◆ TEXTE FOURNI:
Pendant plus d'une décennie, la Syrie a été isolée du monde arabe et du paysage politique régional. À la suite de la réponse brutale de l'ancien président Bachar el-Assad aux soulèvements arabes de 2011, la Ligue arabe a suspendu l'adhésion de la Syrie. Au fil des ans, les sanctions occidentales et arabes à l'encontre du pays se sont renforcées, plongeant ce dernier dans un bourbier économique. Pourtant, le régime d'Assad a survécu – en grande partie grâce au soutien de la Russie et de l'Iran – et plusieurs tentatives politiques et militaires visant à le renverser ont échoué. Assad a également mené la réintégration de la Syrie au sein de la Ligue arabe en 2023.
Compte tenu de la résistance du régime d'Assad, son éviction lors d'une brusque offensive menée par Hayat Tahrir al-Cham à la fin de l'année dernière a laissé la communauté internationale perplexe. Au début du mois de décembre, son régime s'est effondré et a déclenché une trajectoire politique dont les implications pour la Syrie et l'ensemble de la région restent à déterminer.

◆ DONNÉES FOURNIES:
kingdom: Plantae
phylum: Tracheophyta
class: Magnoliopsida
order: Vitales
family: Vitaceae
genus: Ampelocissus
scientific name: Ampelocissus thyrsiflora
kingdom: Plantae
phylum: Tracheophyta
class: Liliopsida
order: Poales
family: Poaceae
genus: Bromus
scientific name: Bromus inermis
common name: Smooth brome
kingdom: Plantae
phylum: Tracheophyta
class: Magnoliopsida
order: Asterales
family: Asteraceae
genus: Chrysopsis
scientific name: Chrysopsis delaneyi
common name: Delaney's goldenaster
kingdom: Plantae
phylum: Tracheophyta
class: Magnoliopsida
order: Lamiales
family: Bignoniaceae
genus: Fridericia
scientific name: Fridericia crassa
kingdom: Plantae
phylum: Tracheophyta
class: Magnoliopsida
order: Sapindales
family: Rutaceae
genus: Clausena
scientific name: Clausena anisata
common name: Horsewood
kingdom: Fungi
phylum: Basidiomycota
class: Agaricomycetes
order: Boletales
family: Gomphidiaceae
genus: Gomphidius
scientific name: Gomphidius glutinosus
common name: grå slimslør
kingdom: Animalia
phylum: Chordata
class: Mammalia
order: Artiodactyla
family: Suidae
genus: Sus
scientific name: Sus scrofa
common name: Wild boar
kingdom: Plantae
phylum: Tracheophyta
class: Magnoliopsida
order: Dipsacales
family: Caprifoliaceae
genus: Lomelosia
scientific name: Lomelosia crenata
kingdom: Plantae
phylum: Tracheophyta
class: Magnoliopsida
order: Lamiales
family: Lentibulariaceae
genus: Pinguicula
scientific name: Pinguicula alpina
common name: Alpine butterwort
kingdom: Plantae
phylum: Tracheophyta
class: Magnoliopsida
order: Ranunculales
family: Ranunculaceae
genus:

◆ EXERCICES À FAIRE:
1. D'après le texte sur la Syrie, quelle organisation a suspendu l'adhésion du pays après les soulèvements de 2011 ?
2. Restituez mot pour mot le passage du texte sur la Syrie, de « Pendant plus d'une » à « arabe en 2023. ».
3. Prolongez le texte sur la chute du régime d'Assad en Syrie à partir de l'endroit où il s'arrête.

◆ RÉSULTATS FINAUX:
1. La Ligue arabe.

2.
Pendant plus d'une décennie, la Syrie a été isolée du monde arabe et du paysage politique régional. À la suite de la réponse brutale de l'ancien président Bachar el-Assad aux soulèvements arabes de 2011, la Ligue arabe a suspendu l'adhésion de la Syrie. Au fil des ans, les sanctions occidentales et arabes à l'encontre du pays se sont renforcées, plongeant ce dernier dans un bourbier économique. Pourtant, le régime d'Assad a survécu – en grande partie grâce au soutien de la Russie et de l'Iran – et plusieurs tentatives politiques et militaires visant à le renverser ont échoué. Assad a également mené la réintégration de la Syrie au sein de la Ligue arabe en 2023.

3.
Ahmad al-Charaa est devenu le président intérimaire de la République arabe syrienne. Depuis son accession au pouvoir, il a entamé une série de visites diplomatiques auprès des dirigeants du Golfe, soulignant ainsi ses efforts pour repositionner stratégiquement la Syrie au sein du monde arabe. Notamment, la première visite d'Al-Charaa a été à Riyad, où il a rencontré le prince héritier saoudien Mohammed ben Salmane. Ce déplacement n'était pas une coïncidence: Al-Charaa reconnaît l'influence de l'Arabie saoudite et son rôle central dans la politique régionale, ainsi que son rôle dans le financement de la reconstruction de la Syrie.
Parallèlement, l'émir qatari Cheikh Tamim ben Hamad al-Thani est devenu le mois dernier le premier chef d'État à se rendre à Damas depuis la chute d'Assad. Doha a également accueilli le nouveau ministre syrien des Affaires étrangères, Asaad al-Chibani, qui a souligné que la nouvelle administration de Damas poursuivrait des politiques étrangères distinctes de celles de l'ancien régime.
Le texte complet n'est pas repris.